*What you have to do*.
Copy the items from the line containing "Nouveaux membres et sites d’exposition" through the line containing "Tespit Edilir?", keeping every line word for word.

*Excerpted records*.
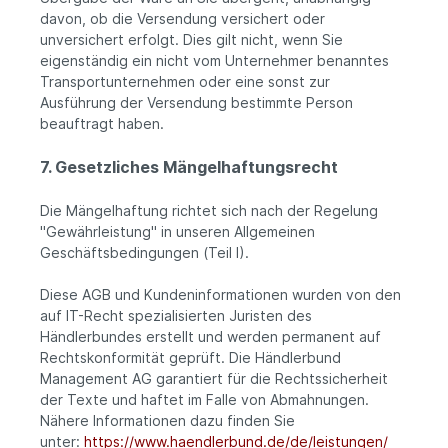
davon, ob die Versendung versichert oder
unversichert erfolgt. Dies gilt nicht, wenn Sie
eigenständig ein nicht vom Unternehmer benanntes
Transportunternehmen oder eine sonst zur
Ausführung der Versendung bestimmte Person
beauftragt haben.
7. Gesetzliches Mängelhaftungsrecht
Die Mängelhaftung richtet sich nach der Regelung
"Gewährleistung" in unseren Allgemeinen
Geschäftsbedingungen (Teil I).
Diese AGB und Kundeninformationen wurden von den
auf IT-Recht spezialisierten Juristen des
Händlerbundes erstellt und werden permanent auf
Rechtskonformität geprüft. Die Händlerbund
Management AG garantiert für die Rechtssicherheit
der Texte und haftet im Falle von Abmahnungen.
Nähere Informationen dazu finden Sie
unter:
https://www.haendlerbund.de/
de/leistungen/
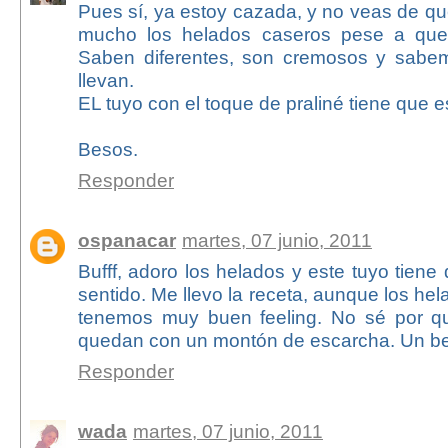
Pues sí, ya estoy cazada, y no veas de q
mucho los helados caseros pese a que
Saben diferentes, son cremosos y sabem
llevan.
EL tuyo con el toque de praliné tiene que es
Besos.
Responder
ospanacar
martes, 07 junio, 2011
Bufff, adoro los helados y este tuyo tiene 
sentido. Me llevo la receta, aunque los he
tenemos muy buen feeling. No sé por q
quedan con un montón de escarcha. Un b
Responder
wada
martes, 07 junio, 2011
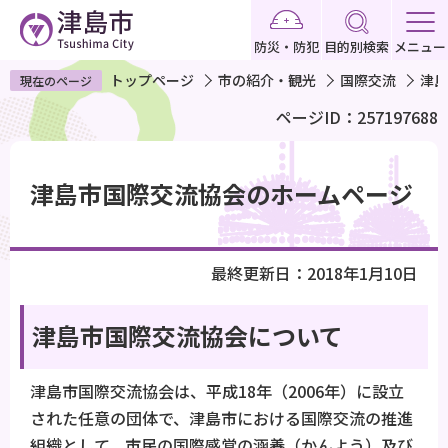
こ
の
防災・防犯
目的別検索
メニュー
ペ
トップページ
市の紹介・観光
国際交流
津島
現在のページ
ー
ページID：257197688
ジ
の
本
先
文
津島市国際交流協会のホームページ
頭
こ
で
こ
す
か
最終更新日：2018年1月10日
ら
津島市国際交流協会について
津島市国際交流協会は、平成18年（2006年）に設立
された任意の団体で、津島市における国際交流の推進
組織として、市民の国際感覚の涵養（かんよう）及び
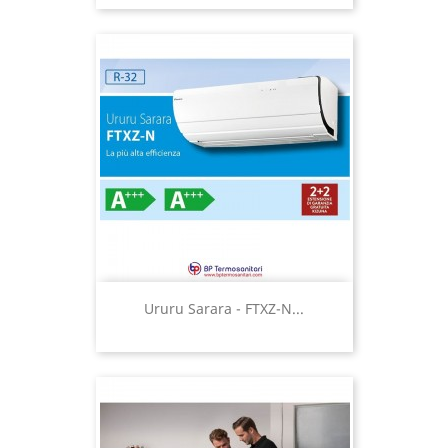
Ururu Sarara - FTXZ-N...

* * *

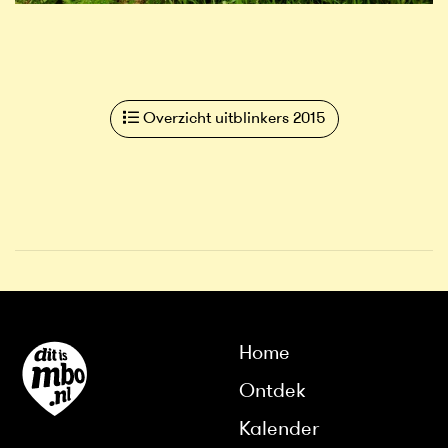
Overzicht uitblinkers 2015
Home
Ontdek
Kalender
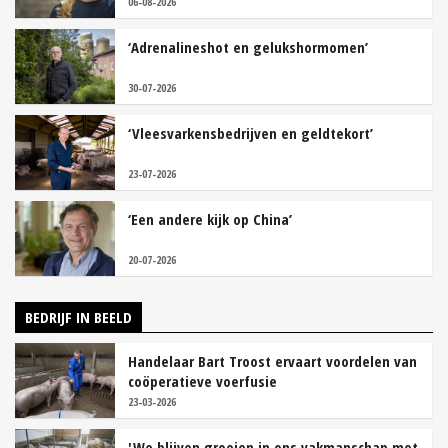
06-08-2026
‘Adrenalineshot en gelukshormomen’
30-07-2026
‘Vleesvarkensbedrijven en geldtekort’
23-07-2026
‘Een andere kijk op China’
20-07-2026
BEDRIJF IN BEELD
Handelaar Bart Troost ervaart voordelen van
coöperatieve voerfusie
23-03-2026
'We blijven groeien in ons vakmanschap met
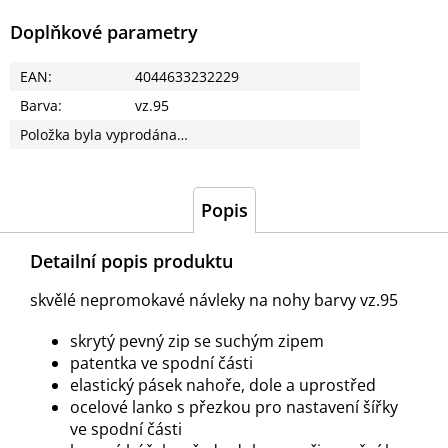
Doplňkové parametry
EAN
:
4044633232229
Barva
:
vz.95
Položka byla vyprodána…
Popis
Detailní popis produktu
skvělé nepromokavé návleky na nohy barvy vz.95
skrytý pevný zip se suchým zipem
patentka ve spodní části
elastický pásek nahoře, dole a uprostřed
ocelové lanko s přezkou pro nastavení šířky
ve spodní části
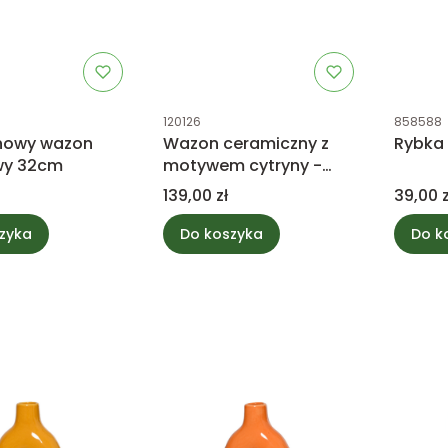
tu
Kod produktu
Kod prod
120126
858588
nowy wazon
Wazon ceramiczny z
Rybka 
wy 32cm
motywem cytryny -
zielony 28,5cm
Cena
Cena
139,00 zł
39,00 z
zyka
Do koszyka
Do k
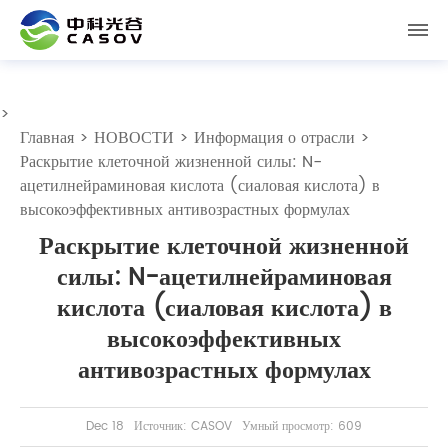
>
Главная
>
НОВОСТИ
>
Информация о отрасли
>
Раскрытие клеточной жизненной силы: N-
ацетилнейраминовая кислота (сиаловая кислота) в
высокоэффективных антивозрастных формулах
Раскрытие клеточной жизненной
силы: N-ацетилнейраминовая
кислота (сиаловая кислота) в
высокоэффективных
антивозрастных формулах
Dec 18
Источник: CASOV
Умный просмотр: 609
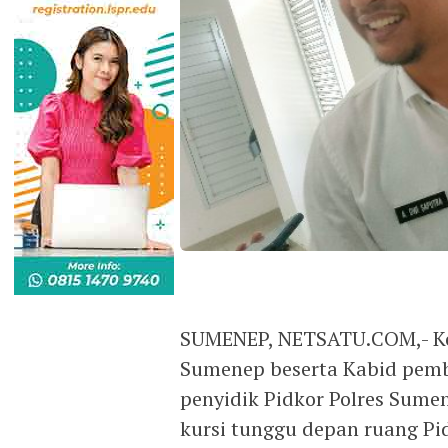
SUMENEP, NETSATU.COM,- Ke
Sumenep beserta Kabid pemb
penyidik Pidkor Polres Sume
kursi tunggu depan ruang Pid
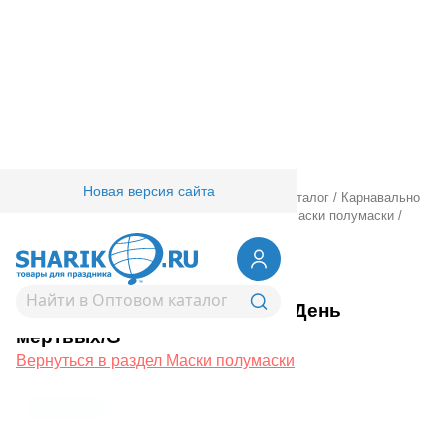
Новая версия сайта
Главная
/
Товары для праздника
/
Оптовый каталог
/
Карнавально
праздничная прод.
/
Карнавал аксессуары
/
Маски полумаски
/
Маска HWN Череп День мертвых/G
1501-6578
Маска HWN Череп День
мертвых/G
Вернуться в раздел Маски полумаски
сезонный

--

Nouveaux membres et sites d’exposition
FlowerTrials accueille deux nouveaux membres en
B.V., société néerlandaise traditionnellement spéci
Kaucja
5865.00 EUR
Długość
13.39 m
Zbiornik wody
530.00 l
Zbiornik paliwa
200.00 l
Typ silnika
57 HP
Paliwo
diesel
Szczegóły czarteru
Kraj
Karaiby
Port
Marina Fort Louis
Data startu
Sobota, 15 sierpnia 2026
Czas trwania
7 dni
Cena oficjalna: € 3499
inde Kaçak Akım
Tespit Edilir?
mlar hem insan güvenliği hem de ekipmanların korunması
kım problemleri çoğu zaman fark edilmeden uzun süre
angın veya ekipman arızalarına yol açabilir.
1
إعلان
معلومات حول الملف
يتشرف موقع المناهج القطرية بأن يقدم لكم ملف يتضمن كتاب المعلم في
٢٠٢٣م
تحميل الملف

*Exercise solution*.
Nouveaux membres et sites d’exposition
FlowerTrials accueille deux nouveaux membres en
B.V., société néerlandaise traditionnellement spéci
Kaucja
5865.00 EUR
Długość
13.39 m
Zbiornik wody
530.00 l
Zbiornik paliwa
200.00 l
Typ silnika
57 HP
Paliwo
diesel
Szczegóły czarteru
Kraj
Karaiby
Port
Marina Fort Louis
Data startu
Sobota, 15 sierpnia 2026
Czas trwania
7 dni
Cena oficjalna: € 3499
inde Kaçak Akım
Tespit Edilir?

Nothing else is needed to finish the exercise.